Aurangabad: A woman who leaves her matrimonial home before being granted divorce cannot later seek “right to residence” under the Protection of Women from Domestic Violence Act, 2005 (DV Act), even if her appeal against the divorce decree is pending, the Aurangabad bench of Bombay High Court has ruled.
The court was hearing a case in which the husband and his family claimed that the wife was very rude and left home on her own accord a few months after their marriage on June 10, 2015.
The woman had moved a magistrate’s court, which ordered the husband to pay interim maintenance of Rs 2,000 per month and rent of Rs 1500 per month to his wife for making her own living arrangements under the DV Act.
The wife challenged this order before Sessions a court, which modified the order and directed the husband and his parents to provide her accommodation in the shared household, which was in the name of the husband’s father.
The husband’s parents then approached the high court, where Justice Sandip Kumar More said it is now settled that “even if the shared household stands in the name of in-laws, the wife can very well claim a residence order in respect of such a shared household.”
However, since the couple’s marriage had been dissolved in July 2018, the husband’s parents claimed that the divorced wife cannot claim a residence order or enforce an earlier residence order that was issued during her marriage to their son.
The woman contended that the husband obtained divorce through fraud, and filed an appeal against it.
Justice More ruled that that Section 17 of DV Act does allow the woman right to residence, but it’s only true when the woman continues to reside in the shared household before divorce.
“As such, the divorced wife cannot resort to the earlier residence order when her marriage with her husband has been dissolved by a divorce decree passed by the court having proper jurisdiction and especially when she had already left their shared household four years ago. Under the circumstances, she is not even entitled to the relief of restraining dispossession since she is not in possession of the shared household,” the court stated.
“Mere pendency of an appeal will not come in the way of the present applicants challenging the order passed by the magistrate,” Justice More added.

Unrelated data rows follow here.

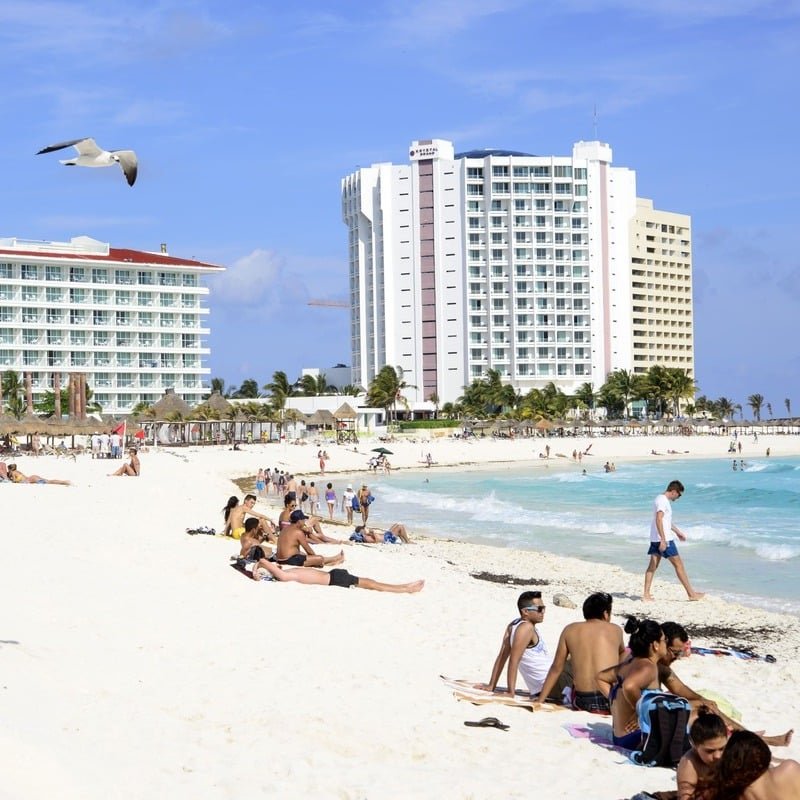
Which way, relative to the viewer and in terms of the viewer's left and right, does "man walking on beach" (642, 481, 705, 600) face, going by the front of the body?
facing to the right of the viewer

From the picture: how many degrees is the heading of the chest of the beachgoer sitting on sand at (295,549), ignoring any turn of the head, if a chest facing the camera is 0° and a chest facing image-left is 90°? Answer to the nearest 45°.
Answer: approximately 270°

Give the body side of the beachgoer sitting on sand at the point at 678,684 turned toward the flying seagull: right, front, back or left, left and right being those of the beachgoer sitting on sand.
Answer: back

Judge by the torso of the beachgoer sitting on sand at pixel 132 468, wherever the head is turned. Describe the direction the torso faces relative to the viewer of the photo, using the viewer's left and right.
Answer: facing to the left of the viewer

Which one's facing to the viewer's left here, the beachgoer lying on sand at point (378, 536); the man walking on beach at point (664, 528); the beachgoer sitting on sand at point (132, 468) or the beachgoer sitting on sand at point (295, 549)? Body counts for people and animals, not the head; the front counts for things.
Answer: the beachgoer sitting on sand at point (132, 468)

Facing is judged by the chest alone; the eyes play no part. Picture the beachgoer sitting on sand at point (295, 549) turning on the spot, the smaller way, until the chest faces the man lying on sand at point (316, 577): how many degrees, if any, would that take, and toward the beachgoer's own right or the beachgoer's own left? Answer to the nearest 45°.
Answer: approximately 90° to the beachgoer's own right
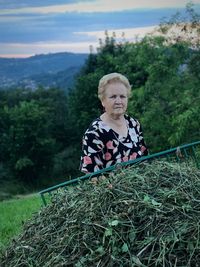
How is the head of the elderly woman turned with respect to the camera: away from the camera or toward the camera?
toward the camera
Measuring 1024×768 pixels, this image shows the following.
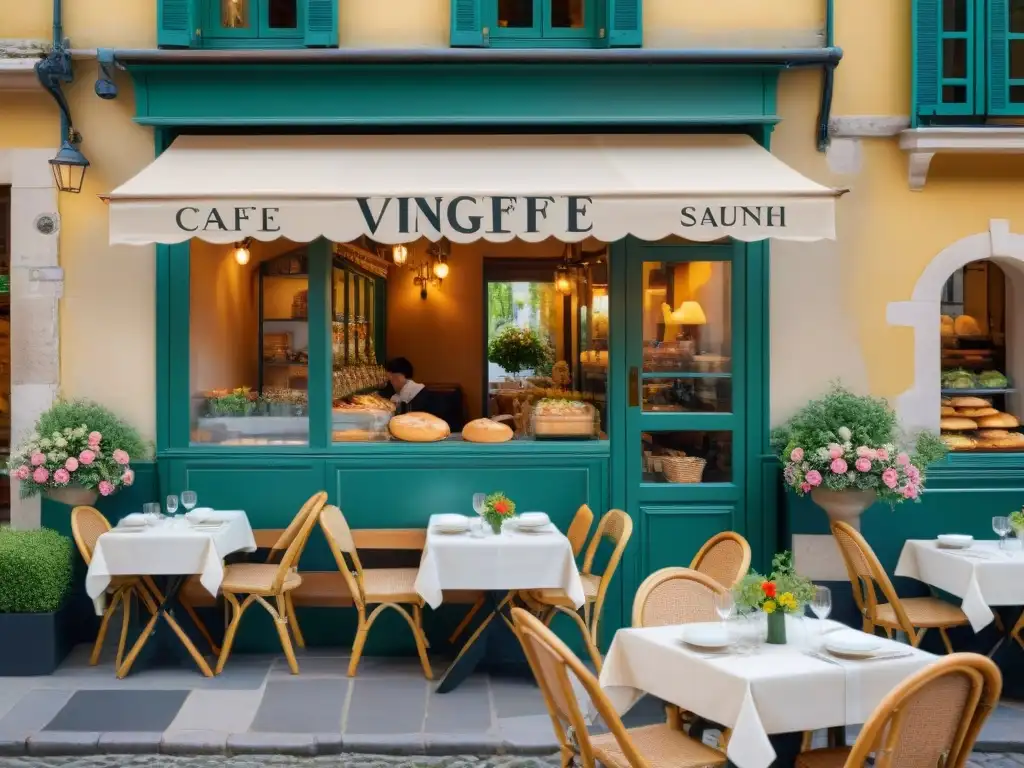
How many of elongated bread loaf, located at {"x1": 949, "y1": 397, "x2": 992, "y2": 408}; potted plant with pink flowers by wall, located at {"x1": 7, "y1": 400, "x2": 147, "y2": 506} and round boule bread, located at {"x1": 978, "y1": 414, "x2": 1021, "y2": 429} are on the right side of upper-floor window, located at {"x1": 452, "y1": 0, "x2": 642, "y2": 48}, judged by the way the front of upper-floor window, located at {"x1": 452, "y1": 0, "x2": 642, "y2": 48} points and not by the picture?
1

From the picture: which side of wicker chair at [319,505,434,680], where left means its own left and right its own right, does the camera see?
right

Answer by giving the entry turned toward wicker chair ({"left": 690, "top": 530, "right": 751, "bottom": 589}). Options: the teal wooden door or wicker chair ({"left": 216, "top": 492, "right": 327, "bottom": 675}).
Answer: the teal wooden door

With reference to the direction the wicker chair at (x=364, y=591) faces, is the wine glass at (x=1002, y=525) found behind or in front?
in front

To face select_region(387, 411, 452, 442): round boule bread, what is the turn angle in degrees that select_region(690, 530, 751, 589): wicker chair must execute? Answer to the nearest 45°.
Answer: approximately 90° to its right

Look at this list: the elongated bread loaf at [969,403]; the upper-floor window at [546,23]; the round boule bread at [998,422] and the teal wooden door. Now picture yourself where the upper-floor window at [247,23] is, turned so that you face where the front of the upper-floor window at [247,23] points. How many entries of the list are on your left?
4

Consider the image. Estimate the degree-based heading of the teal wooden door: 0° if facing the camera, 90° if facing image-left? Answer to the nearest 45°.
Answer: approximately 0°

“Therefore, I come to the conclusion that she, being a divorced wife, is not entitled to claim a residence order or the implementation of an earlier residence order in the light of changed circumstances, i.e., after her subsequent divorce for occupying the shared household after leaving the same long ago and prior to her divorce. I am of the opinion that the Magistrate has definitely erred in directing the applicants to provide one room to her in the shared household,” Justice More held.